-- EXERCISE --
Reproduce every record exactly as it appears, but not the pictures.

━━ SUPPLIED DATA

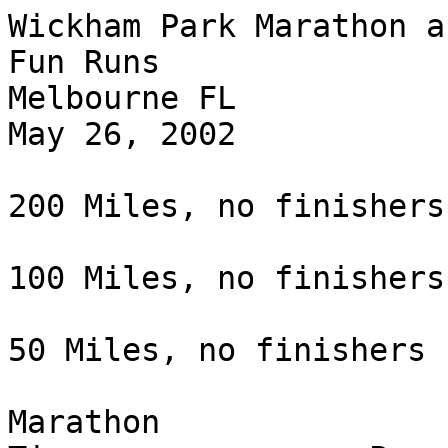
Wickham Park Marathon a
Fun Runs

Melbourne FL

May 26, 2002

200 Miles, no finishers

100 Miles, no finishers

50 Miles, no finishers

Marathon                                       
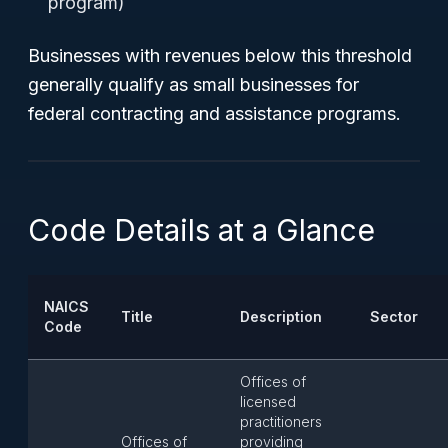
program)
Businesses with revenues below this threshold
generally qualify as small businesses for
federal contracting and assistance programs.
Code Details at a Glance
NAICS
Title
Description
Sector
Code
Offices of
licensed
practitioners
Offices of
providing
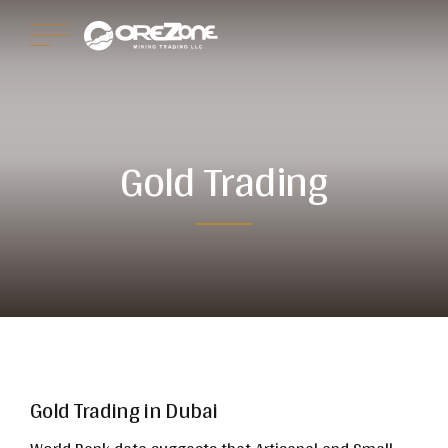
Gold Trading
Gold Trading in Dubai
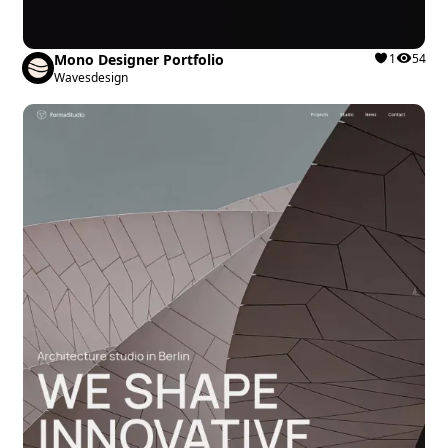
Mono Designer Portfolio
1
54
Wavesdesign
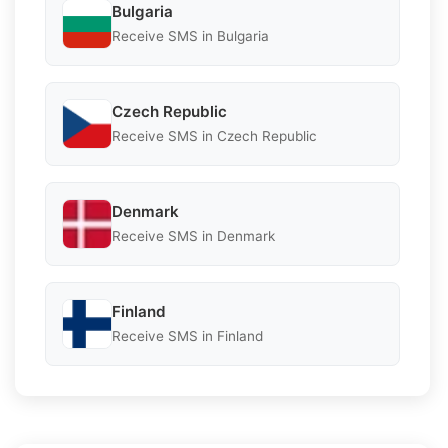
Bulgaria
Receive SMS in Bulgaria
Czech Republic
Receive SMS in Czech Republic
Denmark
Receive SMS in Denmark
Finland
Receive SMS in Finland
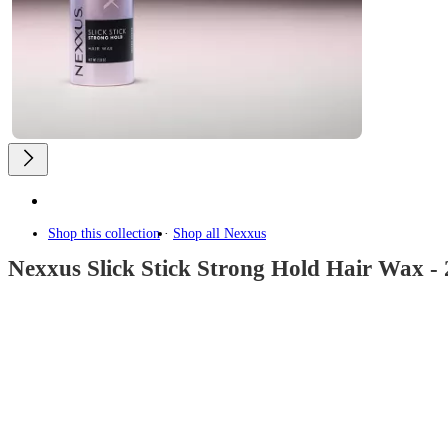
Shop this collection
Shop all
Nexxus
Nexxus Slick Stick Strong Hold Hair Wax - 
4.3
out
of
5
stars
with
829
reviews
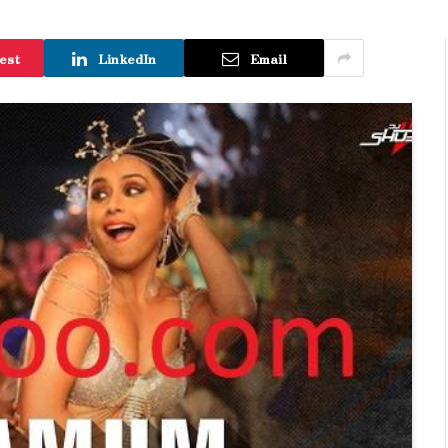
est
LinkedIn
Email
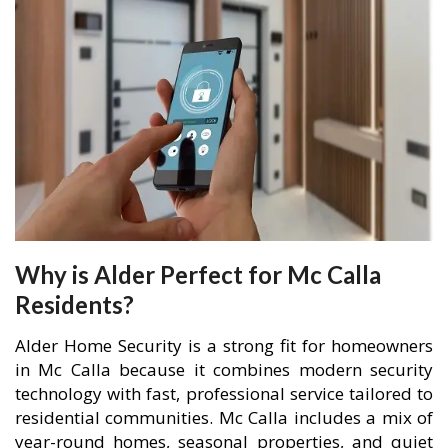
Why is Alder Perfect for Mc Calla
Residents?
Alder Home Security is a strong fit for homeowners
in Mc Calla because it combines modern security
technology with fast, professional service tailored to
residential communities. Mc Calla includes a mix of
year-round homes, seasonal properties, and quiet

━━━━

-- ANSWER SECTION --
Wickham Park Marathon a
Fun Runs

Melbourne FL

May 26, 2002

200 Miles, no finishers

100 Miles, no finishers

50 Miles, no finishers

Marathon                                       
program)
Businesses with revenues below this threshold
generally qualify as small businesses for
federal contracting and assistance programs.
Code Details at a Glance
NAICS
Title
Description
Sector
Code
Offices of
licensed
practitioners
Offices of
providing
Gold Trading
Gold Trading in Dubai
Mono Designer Portfolio
1
54
Wavesdesign
Bulgaria
Receive SMS in Bulgaria
Czech Republic
Receive SMS in Czech Republic
Denmark
Receive SMS in Denmark
Finland
Receive SMS in Finland
Shop this collection
Shop all
Nexxus
Nexxus Slick Stick Strong Hold Hair Wax - 
4.3
out
of
5
stars
with
829
reviews
est
LinkedIn
Email
Why is Alder Perfect for Mc Calla
Residents?
Alder Home Security is a strong fit for homeowners
in Mc Calla because it combines modern security
technology with fast, professional service tailored to
residential communities. Mc Calla includes a mix of
year-round homes, seasonal properties, and quiet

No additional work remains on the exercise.